Tasks to perform:
(a) From the passage on the Heydar Aliyev Centre:
(i) How many seats does the conference centre's auditorium have?
(ii) Which firm designed the centre?
(iii) From what is the name "Baku" believed to come?
(b) What is the Spanish translation of this sentence from the passage on the Heydar Aliyev Centre: "The centre must also be able to withstand the possibility of frequent seismic loading, given the city’s susceptibility to earthquakes."?

Source passage:
“Building” is really a word too simple to describe the extraordinary 57,519 m² structure which emerges as if having grown out of the gently undulating landscape. Its three spaces -- the conference centre with its 1000-seat auditorium and multipurpose hall, library and museum -- and its glass-fronted openings are all wrapped in a single continuous and gently curving white surface.

Gentle arcs and tension-filled curves dominate the centre, which has been designed by Zaha Hadid Architects to connect its three distinctive cultural spaces while at the same time providing each with its own identity and privacy. The main entrance is located within the void created by the outer skin’s being “stretched” between the museum and the library tower.

In addition to conveying the aspirations of the only recently independent Azeri people, the Heydar Aliyev Centre’s softly curving exterior needs also to protect the cavernous interior from often severe weather (the name “Baku” is believed to come from the Old Persian for “wind-pounded”). The centre must also be able to withstand the possibility of frequent seismic loading, given the city’s susceptibility to earthquakes.

The physical realisation of such an edifice, without recourse to visually intrusive structural supports, is far from straightforward. And so a system was chosen that uses a futuristic space frame as its main structural element, together with curtain wall cladding comprising various, specially fabricated panels.

Stored data:
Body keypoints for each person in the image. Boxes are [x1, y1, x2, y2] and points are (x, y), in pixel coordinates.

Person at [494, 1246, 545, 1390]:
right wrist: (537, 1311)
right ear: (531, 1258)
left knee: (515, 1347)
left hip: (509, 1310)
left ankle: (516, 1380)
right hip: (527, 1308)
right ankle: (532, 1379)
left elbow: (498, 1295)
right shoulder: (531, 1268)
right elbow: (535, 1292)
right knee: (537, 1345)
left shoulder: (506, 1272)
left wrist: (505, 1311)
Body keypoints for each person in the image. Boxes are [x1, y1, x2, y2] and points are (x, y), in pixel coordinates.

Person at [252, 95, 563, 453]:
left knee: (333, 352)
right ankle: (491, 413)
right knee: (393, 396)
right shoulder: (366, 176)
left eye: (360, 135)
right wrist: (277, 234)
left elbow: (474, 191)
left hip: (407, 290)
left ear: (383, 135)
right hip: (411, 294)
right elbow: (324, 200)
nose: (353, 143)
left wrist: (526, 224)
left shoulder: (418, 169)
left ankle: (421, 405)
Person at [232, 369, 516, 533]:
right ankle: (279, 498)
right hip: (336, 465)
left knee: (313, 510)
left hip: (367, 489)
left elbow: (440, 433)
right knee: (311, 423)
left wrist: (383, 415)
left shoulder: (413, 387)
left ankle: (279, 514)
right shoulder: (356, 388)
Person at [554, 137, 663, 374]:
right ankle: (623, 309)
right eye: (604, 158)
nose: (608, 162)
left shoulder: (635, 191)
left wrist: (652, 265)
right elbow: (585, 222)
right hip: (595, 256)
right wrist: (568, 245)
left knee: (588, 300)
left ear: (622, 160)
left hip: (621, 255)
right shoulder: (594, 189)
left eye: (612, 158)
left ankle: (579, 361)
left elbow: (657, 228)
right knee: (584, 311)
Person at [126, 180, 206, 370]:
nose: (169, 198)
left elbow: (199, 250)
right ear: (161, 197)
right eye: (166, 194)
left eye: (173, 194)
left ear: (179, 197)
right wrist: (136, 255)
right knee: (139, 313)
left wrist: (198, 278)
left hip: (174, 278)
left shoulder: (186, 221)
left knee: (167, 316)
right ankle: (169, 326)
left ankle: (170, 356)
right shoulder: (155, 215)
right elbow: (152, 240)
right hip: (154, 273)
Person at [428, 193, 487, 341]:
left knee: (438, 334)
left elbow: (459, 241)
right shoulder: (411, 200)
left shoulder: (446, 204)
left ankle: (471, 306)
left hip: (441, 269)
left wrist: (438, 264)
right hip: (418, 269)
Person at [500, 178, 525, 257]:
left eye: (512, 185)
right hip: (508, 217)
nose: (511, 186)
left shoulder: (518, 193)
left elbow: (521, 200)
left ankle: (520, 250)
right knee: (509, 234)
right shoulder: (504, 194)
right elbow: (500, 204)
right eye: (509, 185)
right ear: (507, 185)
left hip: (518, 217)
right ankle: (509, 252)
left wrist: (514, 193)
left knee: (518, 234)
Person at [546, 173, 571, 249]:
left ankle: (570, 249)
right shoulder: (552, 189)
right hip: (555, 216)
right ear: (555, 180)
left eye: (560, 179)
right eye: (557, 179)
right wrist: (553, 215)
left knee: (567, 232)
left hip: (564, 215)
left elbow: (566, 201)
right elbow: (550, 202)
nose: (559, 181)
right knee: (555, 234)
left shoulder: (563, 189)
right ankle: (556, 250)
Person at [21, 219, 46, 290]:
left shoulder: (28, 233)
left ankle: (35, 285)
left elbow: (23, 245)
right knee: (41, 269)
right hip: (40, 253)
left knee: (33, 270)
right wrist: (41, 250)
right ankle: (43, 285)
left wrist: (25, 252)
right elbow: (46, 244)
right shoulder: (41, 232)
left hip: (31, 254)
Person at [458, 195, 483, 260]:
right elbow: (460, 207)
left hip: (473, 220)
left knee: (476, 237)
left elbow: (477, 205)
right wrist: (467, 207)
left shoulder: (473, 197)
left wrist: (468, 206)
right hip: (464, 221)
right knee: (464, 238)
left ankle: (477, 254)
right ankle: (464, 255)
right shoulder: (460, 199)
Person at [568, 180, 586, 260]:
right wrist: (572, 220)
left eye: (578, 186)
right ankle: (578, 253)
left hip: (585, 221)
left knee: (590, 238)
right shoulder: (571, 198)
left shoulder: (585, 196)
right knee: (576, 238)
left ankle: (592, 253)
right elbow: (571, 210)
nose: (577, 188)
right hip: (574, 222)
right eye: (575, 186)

Numbered responses:
(a)
(i) 1000 seats.
(ii) Zaha Hadid Architects.
(iii) The Old Persian for "wind-pounded."

(b) El centro también debe poder soportar la posibilidad de cargas sísmicas frecuentes, dada la vulnerabilidad de la ciudad a los terremotos.